Collected data

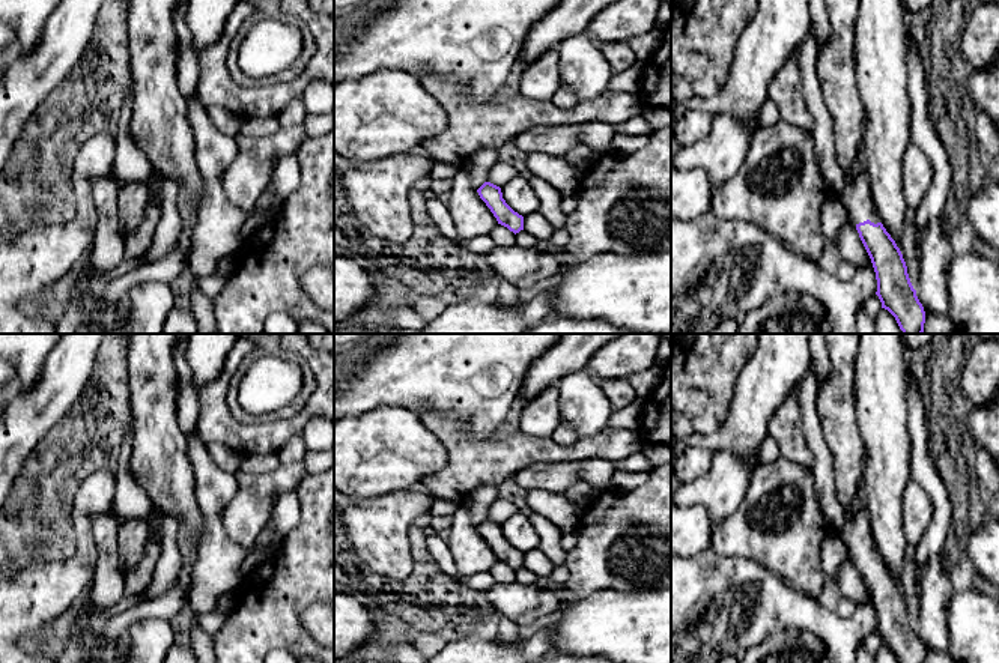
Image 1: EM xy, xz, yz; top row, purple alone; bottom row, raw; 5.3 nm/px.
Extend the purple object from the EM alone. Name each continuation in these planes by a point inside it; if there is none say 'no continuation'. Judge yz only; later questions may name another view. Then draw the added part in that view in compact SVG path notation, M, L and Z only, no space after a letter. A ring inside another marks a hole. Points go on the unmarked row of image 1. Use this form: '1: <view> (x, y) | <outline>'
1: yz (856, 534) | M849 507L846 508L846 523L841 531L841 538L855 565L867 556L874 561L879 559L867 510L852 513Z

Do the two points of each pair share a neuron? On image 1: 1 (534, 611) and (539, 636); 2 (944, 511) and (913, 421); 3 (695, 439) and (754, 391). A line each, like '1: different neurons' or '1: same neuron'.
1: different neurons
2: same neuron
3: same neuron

_Problem description_
The images are to be left out while the entries are written out exactly.

_Answer space_
Image 1: EM xy, xz, yz; top row, purple alone; bottom row, raw; 5.3 nm/px.
Extend the purple object from the EM alone. Name each continuation in these planes by a point inside it; if there is none say 'no continuation'. Judge yz only; later questions may name another view. Then draw the added part in that view in compact SVG path notation, M, L and Z only, no space after a letter. A ring inside another marks a hole. Points go on the unmarked row of image 1. Use this form: '1: <view> (x, y) | <outline>'
1: yz (856, 534) | M849 507L846 508L846 523L841 531L841 538L855 565L867 556L874 561L879 559L867 510L852 513Z

Do the two points of each pair share a neuron? On image 1: 1 (534, 611) and (539, 636); 2 (944, 511) and (913, 421); 3 (695, 439) and (754, 391). A line each, like '1: different neurons' or '1: same neuron'.
1: different neurons
2: same neuron
3: same neuron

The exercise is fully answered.